2

I want to edit my text like this:

arr = [] 
# arr is full of tokenized words from my text

For example:

"Abraham Lincoln Hotel is very beautiful place and i want to go there with
 Barbara Palvin. Also there are stores like Adidas ,Nike , Reebok."

Edit: Basically I want to detect Proper Names and group them by using istitle() and isAlpha() in for statement like:

for i in arr:
    if arr[i].istitle() and arr[i].isAlpha

In the example arr appened until the next word hasn't his first letter upper case.

arr[0] + arr[1] + arr[2] = arr[0]
#Abraham Lincoln Hotel

This is what i want with my new arr:

['Abraham Lincoln Hotel'] is very beautiful place and i want to go there with ['Barbara Palvin']. ['Also'] there are stores like ['Adidas'], ['Nike'], ['Reebok'].

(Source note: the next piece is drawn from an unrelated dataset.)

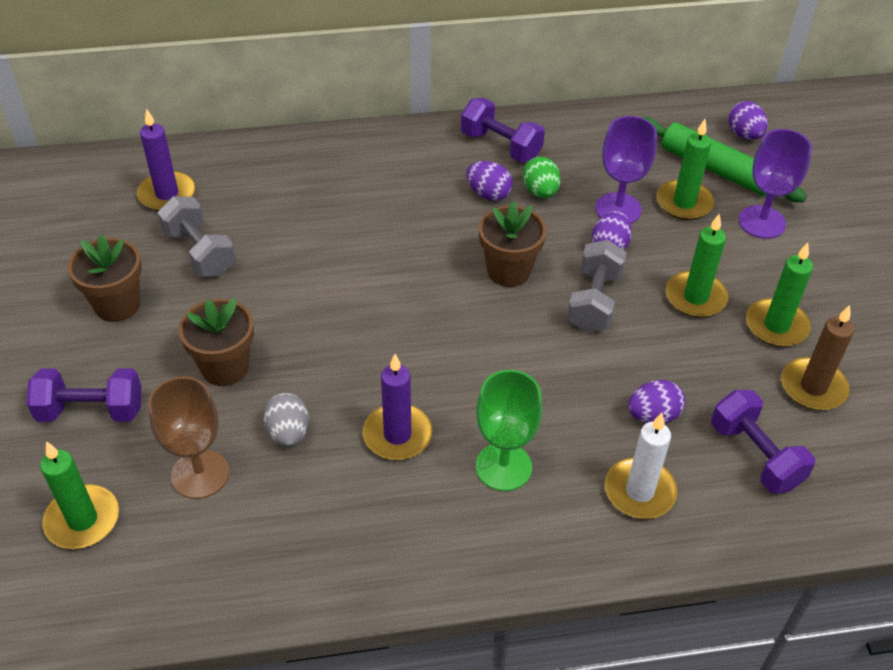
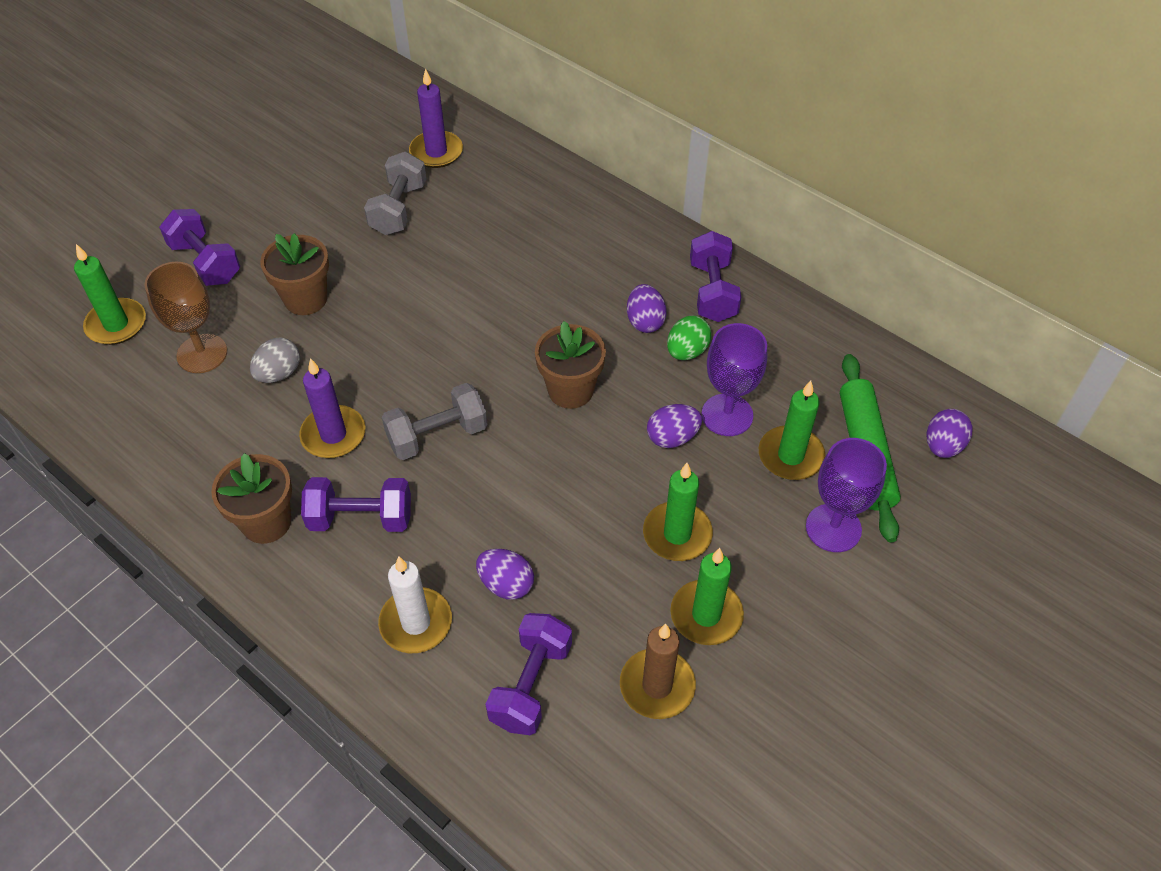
camera: 50 degrees right, 5 degrees up
(117, 305) = (307, 206): brown flower pot -> brown flower pot (266, 522)
(503, 467) = (361, 518): green goblet -> purple dumbbell
(594, 301) = (596, 467): grey dumbbell -> grey dumbbell (437, 435)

"Also" is not problem for me it will be usefull when i try to match with my dataset.

Arda Nalbant
  • 479
  • 2
  • 7
  • 16
  • Possible duplicate of [Finding Proper Nouns using NLTK WordNet](http://stackoverflow.com/questions/17669952/finding-proper-nouns-using-nltk-wordnet) – Selcuk Apr 18 '16 at 07:52
  • I want a basic python code and this always returns proper names without grouping them but thanks anyway. – Arda Nalbant Apr 18 '16 at 08:02
  • You cant do a *basic python code* to return proper names. It's not that easy and you need to use `NTLK` in order to archieve it. – Avión Apr 18 '16 at 08:12
  • 2
    The problem with using `istitle()` is that will also take the `Also` world as it's capitalized after the dot. – Avión Apr 18 '16 at 08:21
  • 1
    i will check the the Proper names with my datasets. Thats why i dont want to use nltk. I create my own language process program. – Arda Nalbant Apr 18 '16 at 08:24

2 Answers2

1

You could do something like this:

sentence = "Abraham Lincoln Hotel is very beautiful place and i want to go there with Barbara Palvin. Also there are stores like Adidas, Nike, Reebok."
all_words = sentence.split()
last_word_index = -100
proper_nouns = []
for idx, word in enumerate(all_words):
    if(word.istitle() and word.isalpha()):
        if(last_word_index == idx-1):
            proper_nouns[-1] = proper_nouns[-1] + " " + word
        else:
            proper_nouns.append(word)
        last_word_index = idx
print(proper_nouns)

This code will:

  • Split all the words into a list
  • Iterate over all of the words and
    • If the last capitalized word was the previous word, it will append it to the last entry in the list
    • else it will store the word as a new entry in the list
    • Record the last index that a capitalized word was found
arbylee
  • 1,959
  • 2
  • 12
  • 6
  • This outputs `['Abraham Lincoln Hotel', 'Barbara', 'Also']`, not `['Abraham', 'Lincoln', 'Hotel', 'Barbara', 'Palvin.', 'Adidas', 'Nike', 'Reebok.']` – Avión Apr 18 '16 at 09:29
  • Words like "Also" or "Because" wont be problem for me because they wont match with my datasets which are full of organizaton , location and person names later. So any solution like ; ['Abraham Lincoln Hotel'] , ['Barbara Palvin'] ,['Adidas'], ['Nike'], ['Reebok'] will be usefull. Because later i will send them grouped words to my functions as inputs. – Arda Nalbant Apr 18 '16 at 10:53
  • The code you wrote did what i want but only for first letter. Output is:['Abraham Lincoln Hotel', 'Barbara', 'Also'] – Arda Nalbant Apr 18 '16 at 10:58
0

Is this what you are asking?

sentence = "Abraham Lincoln Hotel is very beautiful place and i want to go there with Barbara Palvin. Also there are stores like Adidas ,Nike , Reebok."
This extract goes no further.